É uma falácia discutir a concorrência nestes tipos de setores como se tratasse de alfinetes ou mesmo de montadoras de automóveis. A introdução de mecanismos de concorrência em setores com essa complexidade exige uma análise muito mais cuidadosa do que a que nos é, infelizmente, oferecida pelo governo.
Na própria Inglaterra, tão decantada pelos ideólogos de plantão, a privatização nos setores citados foi precedida de estudos detalhados e debates exaustivos no Parlamento, que duraram mais de uma legislatura, e da montagem prévia de poderes regulatórios abrangentes.
Por outro lado, vender o patrimônio das grandes estatais para tapar buracos no Orçamento ou desmembrar atividades que constituem um todo organizado a pretexto de aumentar a concorrência e atrair capital estrangeiro é uma rematada loucura que não leva a parte alguma, como tão bem demonstram os casos da Argentina e do México.
Isto para não falar em outros aspectos que incidem na esfera macroeconômica, como, por exemplo, a explosão de preços e tarifas básicas e a fragilização da capacidade de gestão da política cambial (que resultaria da eventual transferência a empresas transnacionais das atividades de comercialização externa do petróleo e derivados, hoje sob o controle da Petrobrás).
A flexibilização da atuação das empresas estatais do setor de petróleo e telecomunicações e a possível reestruturação e reengenharia da Telebrás e do sistema energético não se confundem, pois, com os fáceis slogans de abertura ao capital estrangeiro e mesmo de privatizações realizadas aleatoriamente por grupos de bancos nacionais e fundos de pensão, privados ou estatais.
Nestes setores, o que se requer é planejamento e coordenação e não concorrência assimétrica com os grandes oligopólios internacionais.
Todos os capitais são benvindos, como sempre o foram, aliás, no Brasil. Mas no caso das grandes estatais e de grandes sistemas, somente como participação minoritária, como por sinal já ocorre.
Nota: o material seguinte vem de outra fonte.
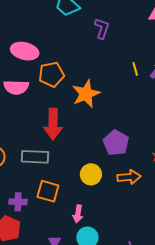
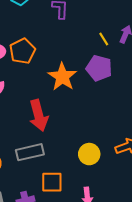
orange pentagon: (51, 74) -> (22, 51), moved
purple pentagon: (116, 143) -> (99, 68), moved

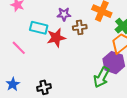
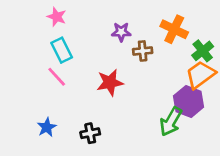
cyan rectangle: (39, 28) -> (62, 50), moved, turned 48
red star: (56, 38) -> (110, 82), moved

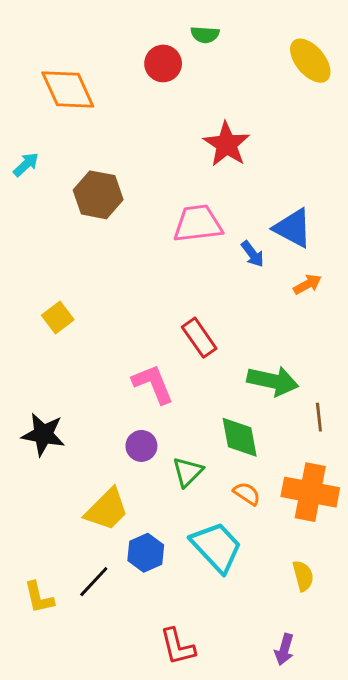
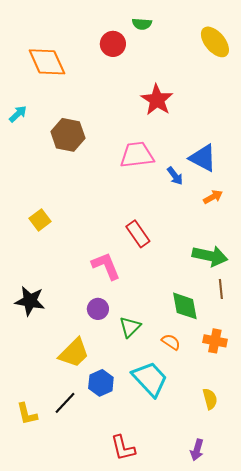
green arrow: (273, 381) -> (210, 256), moved
green diamond: (240, 437) -> (185, 306), moved
orange cross: (310, 492) -> (215, 341), size x0.6

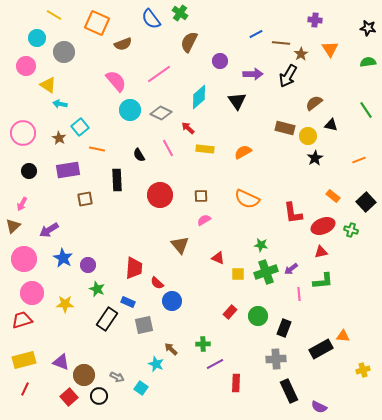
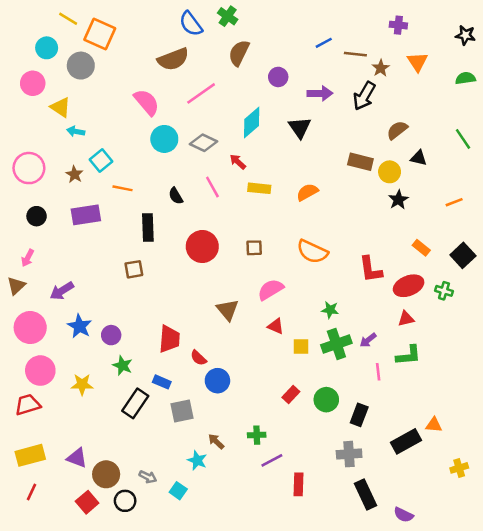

Não por acaso são as ações da Vale, da Petrobrás e da Telebrás que movimentam o grosso das nossas Bolsas e que têm dado abundantes lucros aos especuladores nacionais e internacionais que nelas operam. Aliás, a ser utilizada a Bolsa de Valores, pode-se privatizar as grandes empresas estatais por quantias insignificantes.
A verdadeira questão da flexibilização diz respeito primeiro à gestão e capacidade de decisão estratégica das próprias empresas, até agora submetidas à luva de ferro de qualquer burocrata do Ministério da Fazenda ou do Planejamento, que se arroga o direito de levá-las à falência ou retalhá-las pelos vários grupos de interesse que pululam neste país.
Que coisa pretende o governo? Reduzir a Vale, a Petrobrás e a Embratel a uma situação financeira desesperada e a pressões políticas absurdas para depois retalhá-las e desestruturá-las? Os vagos projetos de privatização da Vale e o modo de tentar a ``flexibilização" dos monopólios de petróleo e telecomunicações caminham nessa direção. Tal orientação serviria supostamente para atrair recursos de qualquer maneira, o que não só é inadmissível, como de resultados duvidosos.